春の終わり、初夏の始まり、そして、ひとりぼっち(シリアス)

 埃臭い教室の中が食い物の匂いで満ちていく。他人の弁当は様々で、カレーやナポリタン、唐揚げや卵焼き、カットしたトマトに煮たほうれん草。様々な臭いが混じりに混じって、なんとも言えない匂いの集合体になって、少しむせる。


 鞄に入れてあった、コンビニの安いメロンパンの包装を、ビリビリ破いて、中身を出す。水筒を窓の額縁におくと、金属と金属がぶつかり合って、鼓膜をゴーンと震わせる。後ろからは教室の扉をガラガラと開ける音、椅子をザザザと引く音、黒板の上にたったったとチョークを擦りつける音、そして、皆がきゃっきゃっと喋っている音。僕が窓を開けると、窓のロックの部分が枠にガンと当たり、風がぶわりと吹き込んで、カーテンとシャツと髪をしゃあっと揺らした。モノとモノが共同で作っていく、楽しそうな合唱祭。でも、僕は決して鳴かない。

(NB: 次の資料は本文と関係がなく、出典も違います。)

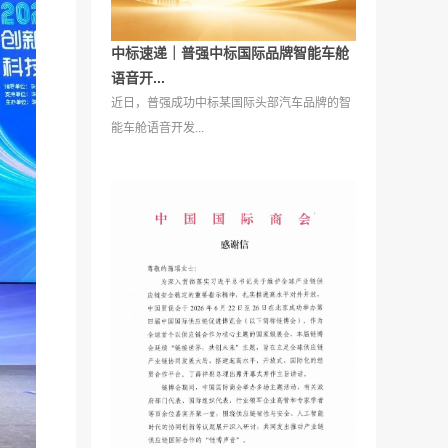
中标速递｜普强中标国际品牌智能车舱
语音开...
近日，普强成功中标某国际头部汽车品牌的智
能车舱语音开发...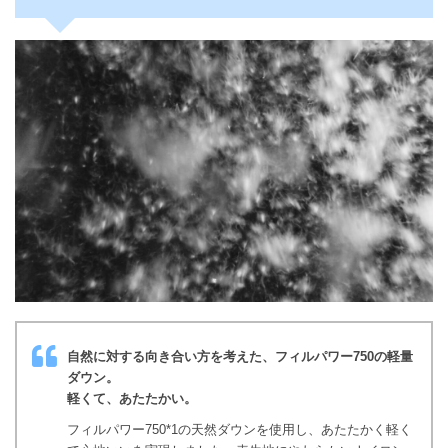
自然に対する向き合い方を考えた、フィルパワー750の軽量
ダウン。
軽くて、あたたかい。
フィルパワー750*1の天然ダウンを使用し、あたたかく軽く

 メロンパンを無造作に噛みちぎって、口の中に入れる。咀嚼すると、ザラザラとしていた感触が、舌から滲み出る唾液と絡まり、丸まっていって塊となっていく。満足がいく程に噛み締めて、これ以上口の中に留めておきたくない土塊となった瞬間に飲み込む。


 パンは、噛みちぎって口に入れた最初、ザラメが溶けて甘さが口の中に広がって、もう一度噛むとパサパサした中身に突入し、ただのパンになる。何度も噛み締めると、パンの中からデンプンが分解されて、仄かな甘みを感じる。ずっと噛み締めていても味は感じるくせに、どうして呑み込まなければならないのかは昔からの疑問だ。


 目の前の空間は初夏だ。まだ浅緑の葉が風と共に仲良く、揺ら揺らと揺れている。ベタ塗りに見える水色が、真上に行くほどコバルトブルーに変質していき、その中を千切れ雲の群衆がわらわらと泳いでいる。その下は民家が隊列をなしていて、校庭を覗いてみると、サッカー部が昼練に勤しんでいた。僕はもちろんその輪にはない。


 自分で選んだ事なのだ。こうやってひとりぼっちでパンを食べるのは。誰とも認め合えないし、話せないと思ったから、話してないのだ。それだけだ。


 いや、本当は違う。ただ諦めてるだけだ。人になる覚悟がないから、人が怖いから、こうやって甲羅に篭って自分を守ろうとする。いつだって身体は人で、甲羅なんてないというのに。一人で生きられる程強くもないのに。それでも直立二足歩行が出来ない。


 春は終わって少し暖かくなった筈だが、日陰は何故だか少し肌寒い。


 今日だってチャンスはあるのだ。悶々とせずに戦えばいいのに。それでも、戦いというのが妙に引っかかる自分がいる。そうだ、友達なんて、作るものじゃないと思っていた。勝手になっているもんだと思ってたんだ。僕は。それが甘えだと知らずに。